* _Work instruction_
Scan the data, and whenever a line contains "center", copy it.

* _Information provided_
»»

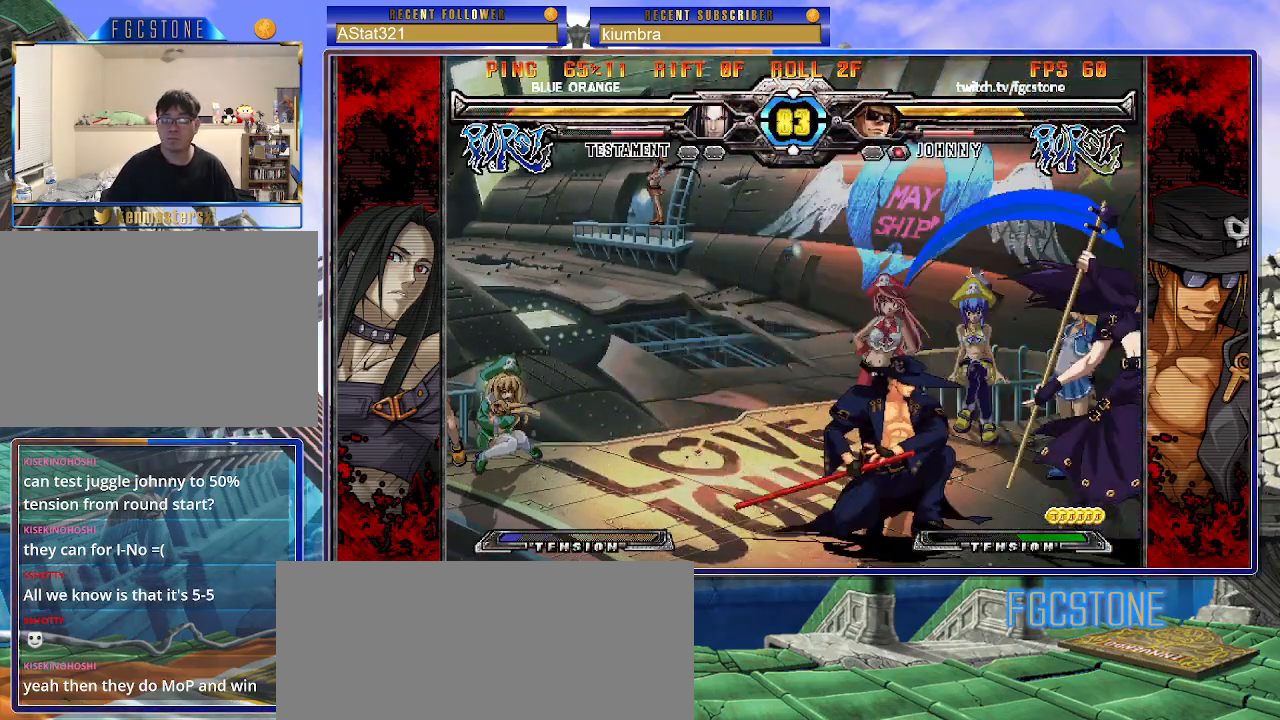
{"buttons": [], "left_stick": "left", "events": [[150, "K", "down"], [250, "K", "up"], [333, "HS", "down"], [433, "HS", "up"]]}
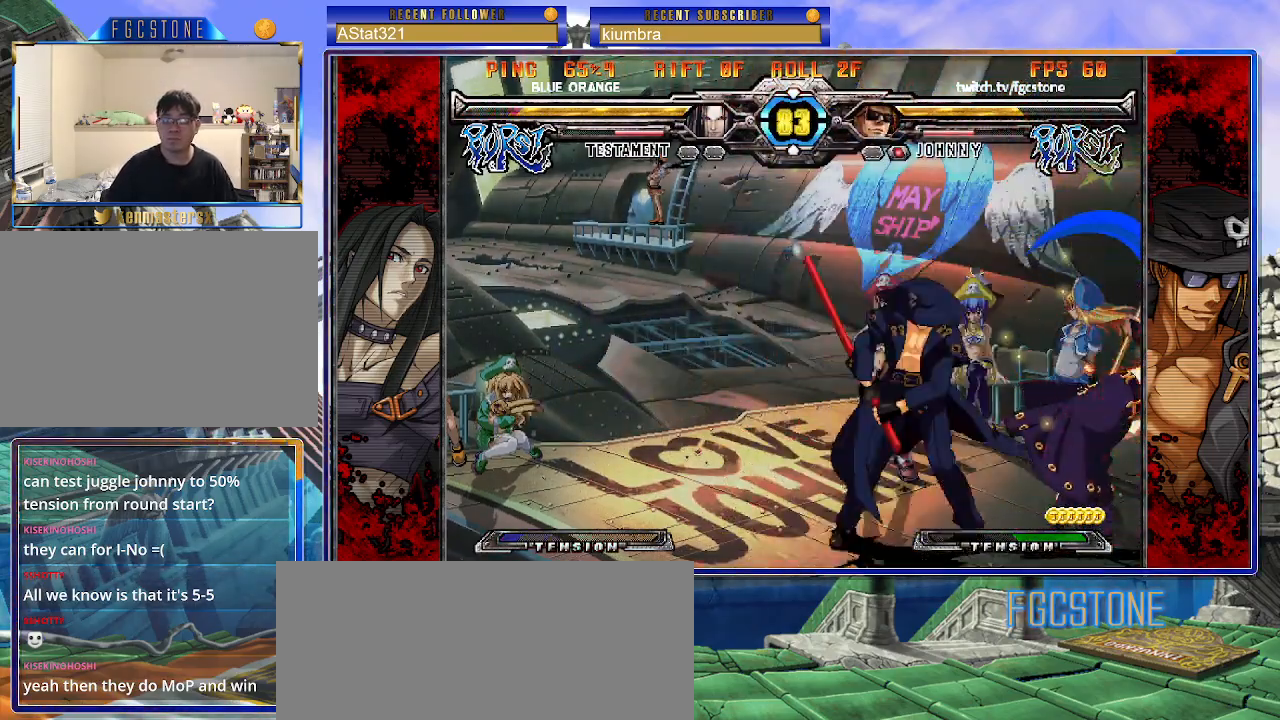
{"buttons": ["K"], "left_stick": "left", "events": [[150, "left_stick", "down"], [217, "left_stick", "right"], [283, "K", "down"], [333, "left_stick", "center"], [417, "left_stick", "down"], [500, "left_stick", "left"]]}
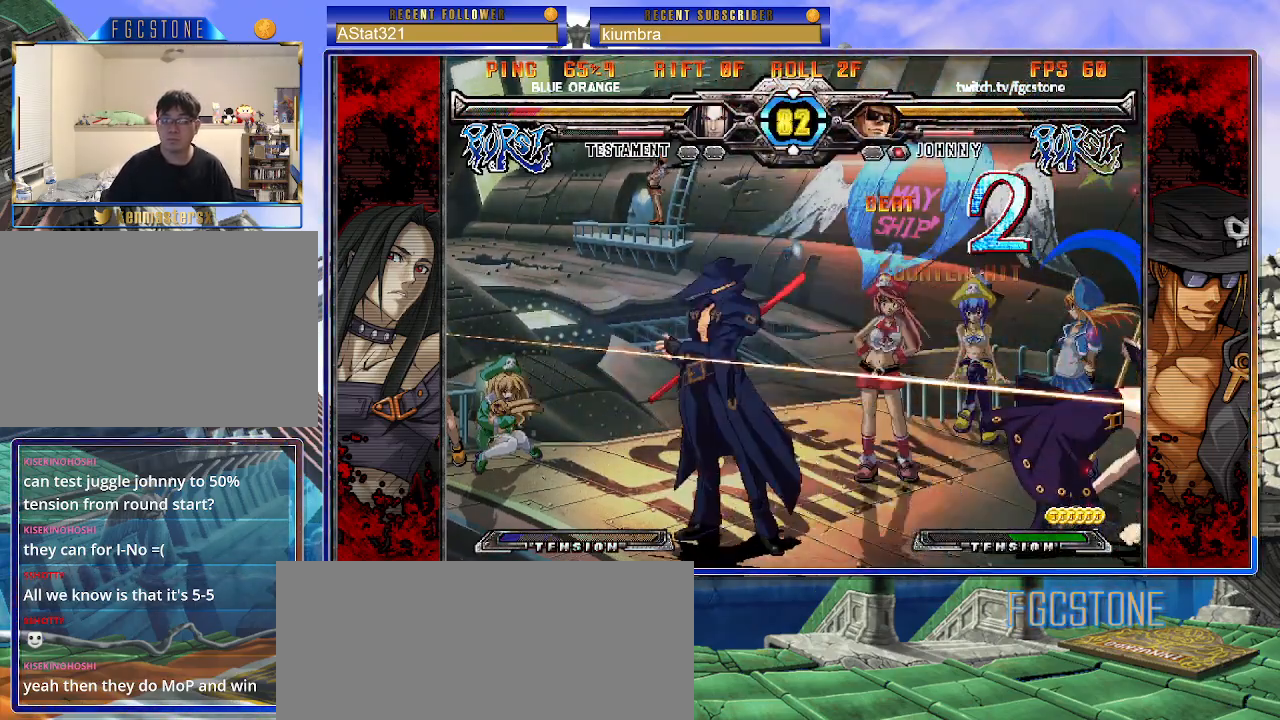
{"buttons": [], "left_stick": "right", "events": [[50, "D", "down"], [67, "left_stick", "center"], [150, "D", "up"], [317, "left_stick", "right"], [500, "K", "up"]]}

««

* _Result for this task_
{"buttons": ["K"], "left_stick": "left", "events": [[150, "left_stick", "down"], [217, "left_stick", "right"], [283, "K", "down"], [333, "left_stick", "center"], [417, "left_stick", "down"], [500, "left_stick", "left"]]}
{"buttons": [], "left_stick": "right", "events": [[50, "D", "down"], [67, "left_stick", "center"], [150, "D", "up"], [317, "left_stick", "right"], [500, "K", "up"]]}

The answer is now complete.